No vemos, sin embargo, que exhortaciones morales tan rectas y bien pulidas hallen mucho eco (ninguno tal vez) en las costumbre y usos que rigen nuestros días. No digo en sus voces y palabras, donde pudiera parecer que sí lo hacen, porque la corrupción del lenguaje vigente es muy penosa acreditación para la credibilidad de su sentido. Los hechos, una vez más, mandan; y en ellos poco o nada se ve de concordancia entre lo que se dice y lo que se hace. La demagogia es la escombrera más maloliente de los quehaceres políticos y éstos son, por desgracia más de lo que uno quisiera, paradigma de la utilización de la persona para los intereses espurios de los demagogos. Así que en los modelos en que el ciudadano humilde ha de mirarse, lo que más se ve es justo la antítesis del impecable imperativo kantiano; es decir, que se usa su persona, que se le cosifica, que se le degrada, que se le miente, que el bien se le escamotea y la verdad se le falsifica. El ciudadano humilde, al que se cita en las urnas y se convoca en las manifestaciones, es tratado como la tesela de un mosaico que adorna los jardines ideológicos de la corte (o casta) de los farsantes. Pobres piezas, tristes piezas, humanidad degradada, condenada a convertirse en daño colateral de cualquier tragedia que ocurra para exhibición de sus líderes más despreciables.

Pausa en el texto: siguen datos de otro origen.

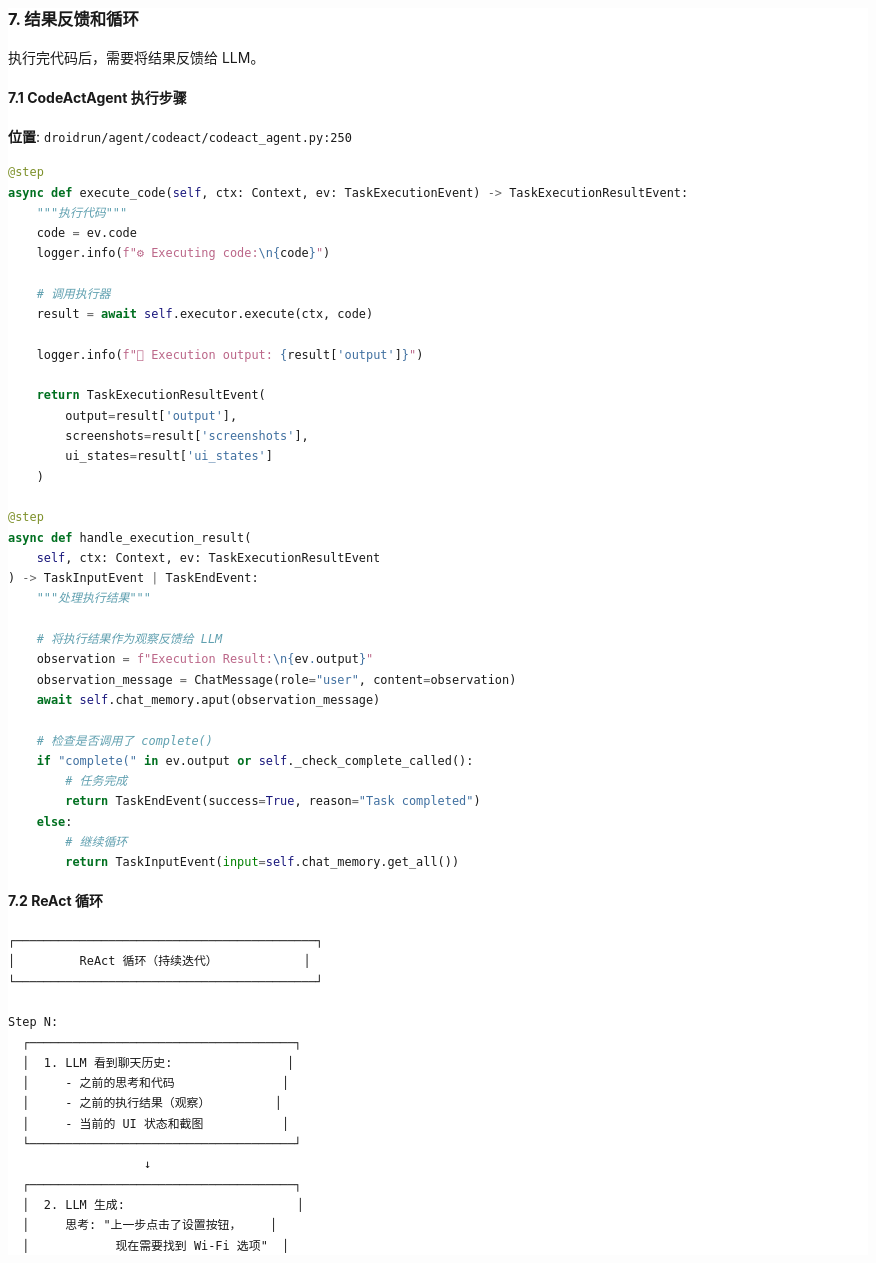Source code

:
### 7. 结果反馈和循环

执行完代码后，需要将结果反馈给 LLM。

#### 7.1 CodeActAgent 执行步骤

**位置**: `droidrun/agent/codeact/codeact_agent.py:250`

```python
@step
async def execute_code(self, ctx: Context, ev: TaskExecutionEvent) -> TaskExecutionResultEvent:
    """执行代码"""
    code = ev.code
    logger.info(f"⚙️ Executing code:\n{code}")

    # 调用执行器
    result = await self.executor.execute(ctx, code)

    logger.info(f"📄 Execution output: {result['output']}")

    return TaskExecutionResultEvent(
        output=result['output'],
        screenshots=result['screenshots'],
        ui_states=result['ui_states']
    )

@step
async def handle_execution_result(
    self, ctx: Context, ev: TaskExecutionResultEvent
) -> TaskInputEvent | TaskEndEvent:
    """处理执行结果"""

    # 将执行结果作为观察反馈给 LLM
    observation = f"Execution Result:\n{ev.output}"
    observation_message = ChatMessage(role="user", content=observation)
    await self.chat_memory.aput(observation_message)

    # 检查是否调用了 complete()
    if "complete(" in ev.output or self._check_complete_called():
        # 任务完成
        return TaskEndEvent(success=True, reason="Task completed")
    else:
        # 继续循环
        return TaskInputEvent(input=self.chat_memory.get_all())
```

#### 7.2 ReAct 循环

```
┌──────────────────────────────────────────┐
│         ReAct 循环（持续迭代）            │
└──────────────────────────────────────────┘

Step N:
  ┌─────────────────────────────────────┐
  │  1. LLM 看到聊天历史:                │
  │     - 之前的思考和代码               │
  │     - 之前的执行结果（观察）         │
  │     - 当前的 UI 状态和截图           │
  └─────────────────────────────────────┘
                   ↓
  ┌─────────────────────────────────────┐
  │  2. LLM 生成:                        │
  │     思考: "上一步点击了设置按钮，    │
  │            现在需要找到 Wi-Fi 选项"  │
```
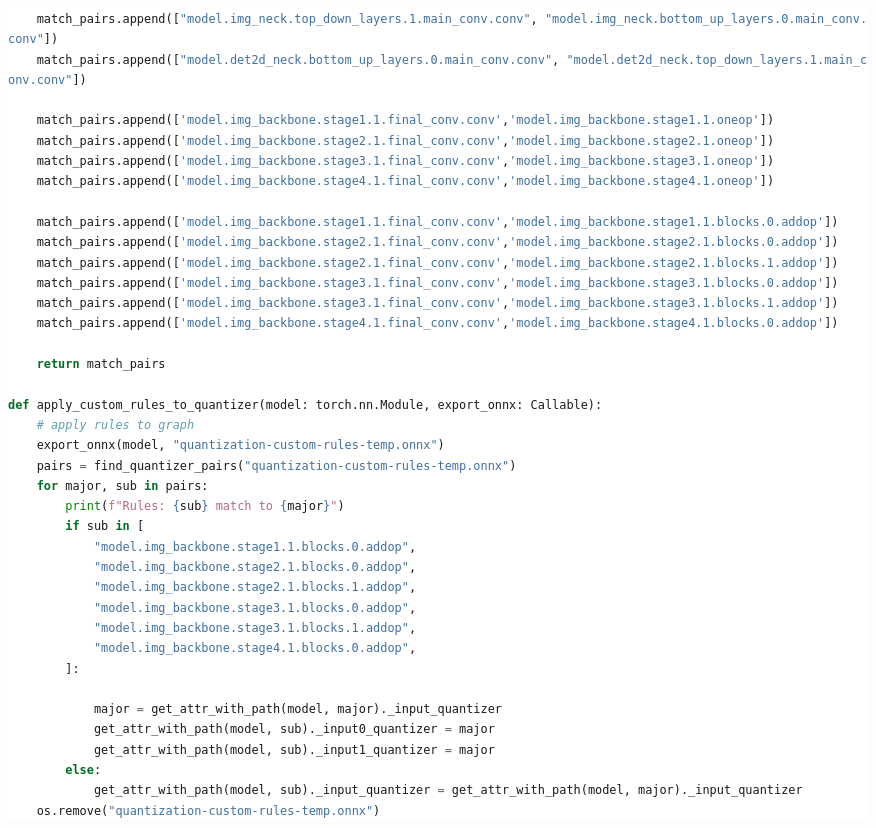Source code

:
```python
    match_pairs.append(["model.img_neck.top_down_layers.1.main_conv.conv", "model.img_neck.bottom_up_layers.0.main_conv.conv"])
    match_pairs.append(["model.det2d_neck.bottom_up_layers.0.main_conv.conv", "model.det2d_neck.top_down_layers.1.main_conv.conv"])

    match_pairs.append(['model.img_backbone.stage1.1.final_conv.conv','model.img_backbone.stage1.1.oneop'])
    match_pairs.append(['model.img_backbone.stage2.1.final_conv.conv','model.img_backbone.stage2.1.oneop'])
    match_pairs.append(['model.img_backbone.stage3.1.final_conv.conv','model.img_backbone.stage3.1.oneop'])
    match_pairs.append(['model.img_backbone.stage4.1.final_conv.conv','model.img_backbone.stage4.1.oneop'])

    match_pairs.append(['model.img_backbone.stage1.1.final_conv.conv','model.img_backbone.stage1.1.blocks.0.addop'])
    match_pairs.append(['model.img_backbone.stage2.1.final_conv.conv','model.img_backbone.stage2.1.blocks.0.addop'])
    match_pairs.append(['model.img_backbone.stage2.1.final_conv.conv','model.img_backbone.stage2.1.blocks.1.addop'])
    match_pairs.append(['model.img_backbone.stage3.1.final_conv.conv','model.img_backbone.stage3.1.blocks.0.addop'])
    match_pairs.append(['model.img_backbone.stage3.1.final_conv.conv','model.img_backbone.stage3.1.blocks.1.addop'])
    match_pairs.append(['model.img_backbone.stage4.1.final_conv.conv','model.img_backbone.stage4.1.blocks.0.addop'])

    return match_pairs

def apply_custom_rules_to_quantizer(model: torch.nn.Module, export_onnx: Callable):
    # apply rules to graph
    export_onnx(model, "quantization-custom-rules-temp.onnx")
    pairs = find_quantizer_pairs("quantization-custom-rules-temp.onnx")
    for major, sub in pairs:
        print(f"Rules: {sub} match to {major}")
        if sub in [
            "model.img_backbone.stage1.1.blocks.0.addop",
            "model.img_backbone.stage2.1.blocks.0.addop",
            "model.img_backbone.stage2.1.blocks.1.addop",
            "model.img_backbone.stage3.1.blocks.0.addop",
            "model.img_backbone.stage3.1.blocks.1.addop",
            "model.img_backbone.stage4.1.blocks.0.addop",
        ]:

            major = get_attr_with_path(model, major)._input_quantizer
            get_attr_with_path(model, sub)._input0_quantizer = major
            get_attr_with_path(model, sub)._input1_quantizer = major
        else:
            get_attr_with_path(model, sub)._input_quantizer = get_attr_with_path(model, major)._input_quantizer
    os.remove("quantization-custom-rules-temp.onnx")
```
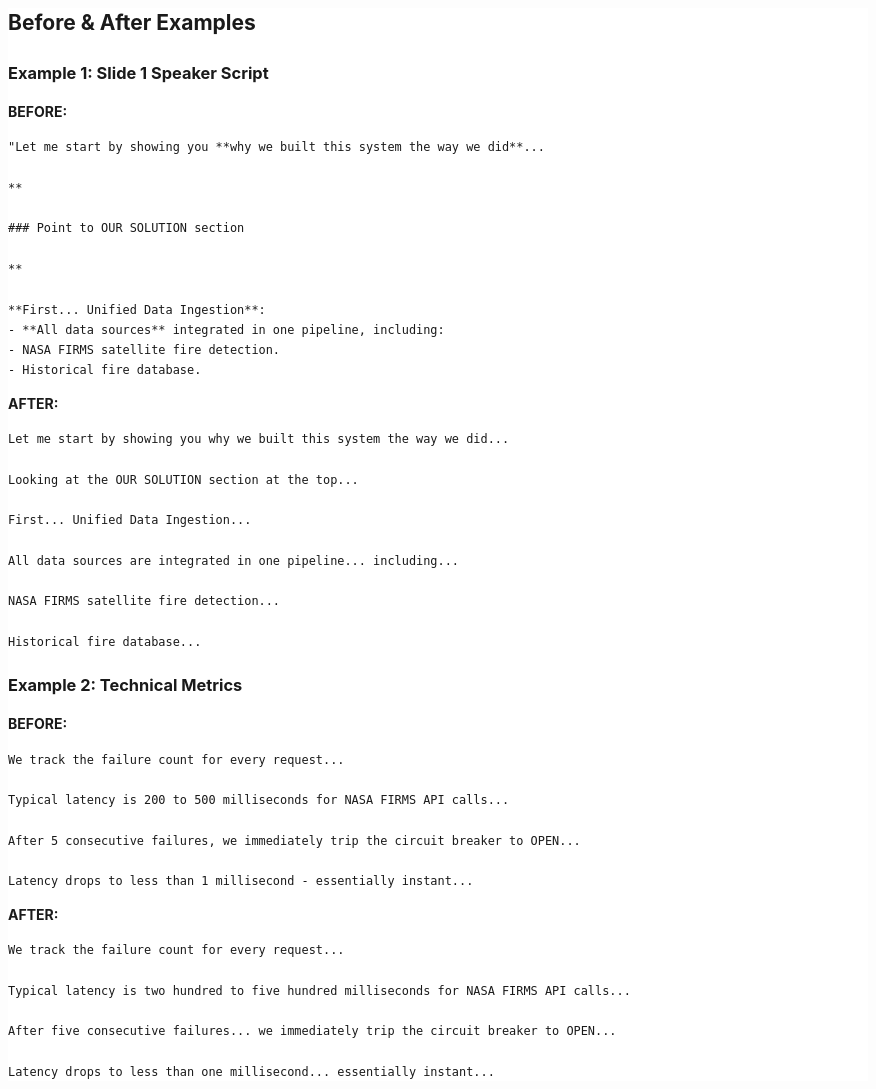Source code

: ## Before & After Examples

### Example 1: Slide 1 Speaker Script

**BEFORE:**
```
"Let me start by showing you **why we built this system the way we did**...

**

### Point to OUR SOLUTION section

**

**First... Unified Data Ingestion**:
- **All data sources** integrated in one pipeline, including:
- NASA FIRMS satellite fire detection.
- Historical fire database.
```

**AFTER:**
```
Let me start by showing you why we built this system the way we did...

Looking at the OUR SOLUTION section at the top...

First... Unified Data Ingestion...

All data sources are integrated in one pipeline... including...

NASA FIRMS satellite fire detection...

Historical fire database...
```

### Example 2: Technical Metrics

**BEFORE:**
```
We track the failure count for every request...

Typical latency is 200 to 500 milliseconds for NASA FIRMS API calls...

After 5 consecutive failures, we immediately trip the circuit breaker to OPEN...

Latency drops to less than 1 millisecond - essentially instant...
```

**AFTER:**
```
We track the failure count for every request...

Typical latency is two hundred to five hundred milliseconds for NASA FIRMS API calls...

After five consecutive failures... we immediately trip the circuit breaker to OPEN...

Latency drops to less than one millisecond... essentially instant...
```
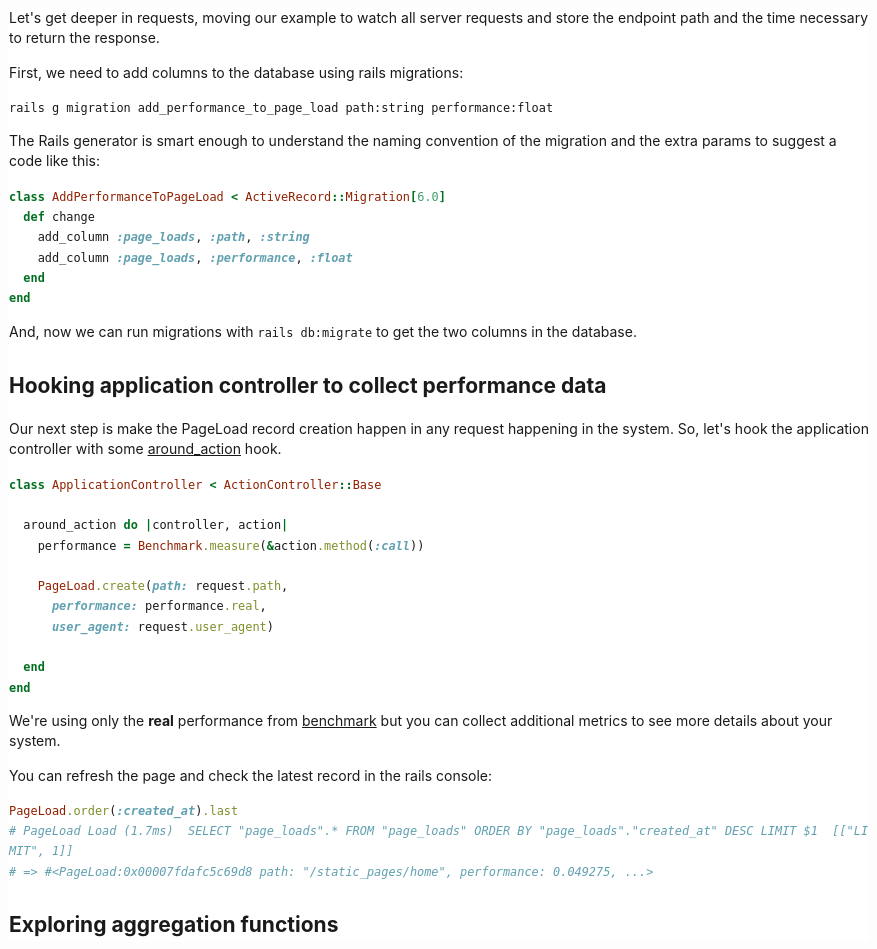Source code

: Let's get deeper in requests, moving our example to watch all server requests and
store the endpoint path and the time necessary to return the response.

First, we need to add columns to the database using rails migrations:

```bash
rails g migration add_performance_to_page_load path:string performance:float
```

The Rails generator is smart enough to understand the naming convention of the
migration and the extra params to suggest a code like this:

```ruby
class AddPerformanceToPageLoad < ActiveRecord::Migration[6.0]
  def change
    add_column :page_loads, :path, :string
    add_column :page_loads, :performance, :float
  end
end
```

And, now we can run migrations with `rails db:migrate` to get the two columns in
the database.

## Hooking application controller to collect performance data

Our next step is make the PageLoad record creation happen in any request
happening in the system. So, let's hook the application controller with some
[around_action] hook.

```ruby
class ApplicationController < ActionController::Base

  around_action do |controller, action|
    performance = Benchmark.measure(&action.method(:call))

    PageLoad.create(path: request.path,
      performance: performance.real,
      user_agent: request.user_agent)

  end
end
```

We're using only the **real** performance from [benchmark]
but you can collect additional metrics to see more details about your system.

You can refresh the page and check the latest record in the rails console:

```ruby
PageLoad.order(:created_at).last
# PageLoad Load (1.7ms)  SELECT "page_loads".* FROM "page_loads" ORDER BY "page_loads"."created_at" DESC LIMIT $1  [["LIMIT", 1]]
# => #<PageLoad:0x00007fdafc5c69d8 path: "/static_pages/home", performance: 0.049275, ...>
```
## Exploring aggregation functions


[install-timescale]: /how-to-guides/install-timescaledb/
[setup-psql]: /getting-started/access-timescaledb/install-psql/
[install]: /how-to-guides/install-timescaledb/
[indexing-api-guide]: /how-to-guides/schema-management/indexing/
[crypto-tutorial]: /tutorials/analyze-cryptocurrency-data
[time-series-forecasting]: /tutorials/time-series-forecast/
[continuous-aggregates]: /tutorials/continuous-aggs-tutorial
[other-samples]: /tutorials/sample-datasets/
[migrate]: /how-to-guides/migrate-data/
[hypertables]: /overview/core-concepts/
[active-record-query]: https://guides.rubyonrails.org/active_record_querying.html
[rails-install]: https://guides.rubyonrails.org/getting_started.html
[ab]: https://httpd.apache.org/docs/2.4/programs/ab.html
[time_bucket]: https://docs.timescale.com/latest/api#time_bucket
[around_action]: https://guides.rubyonrails.org/action_controller_overview.html#after-filters-and-around-filters
[benchmark]: https://github.com/ruby/benchmark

La pandemia que estamos sufriendo debería ser una ocasión de oro para mostrar hasta qué punto la política es la superación de la ética, como aseguraba Aristóteles, y hasta qué extremo la humanidad de la persona tiene que ser el único fin de sus acciones (no sólo de sus palabras), como exigía el imperativo kantiano. Sin embargo, nada más lejos de la realidad. Lo que realmente uno observa es que muchos utilizan esta pandemia para la rentabilidad electoral de su partido; y esto, séase del color que se sea, tiene un nombre para sus ejecutores: miserables. Para ellos la política es un maquina prodigiosa que convierte la muerte, el dolor, la soledad y la pobreza primero en una pancarta y luego en su beneficio. Con este tipo de gente la protocolaria distancia del Covid-19 es insuficiente y la lejanía moral es ilimitada. Dejémoslos sin más en su basura.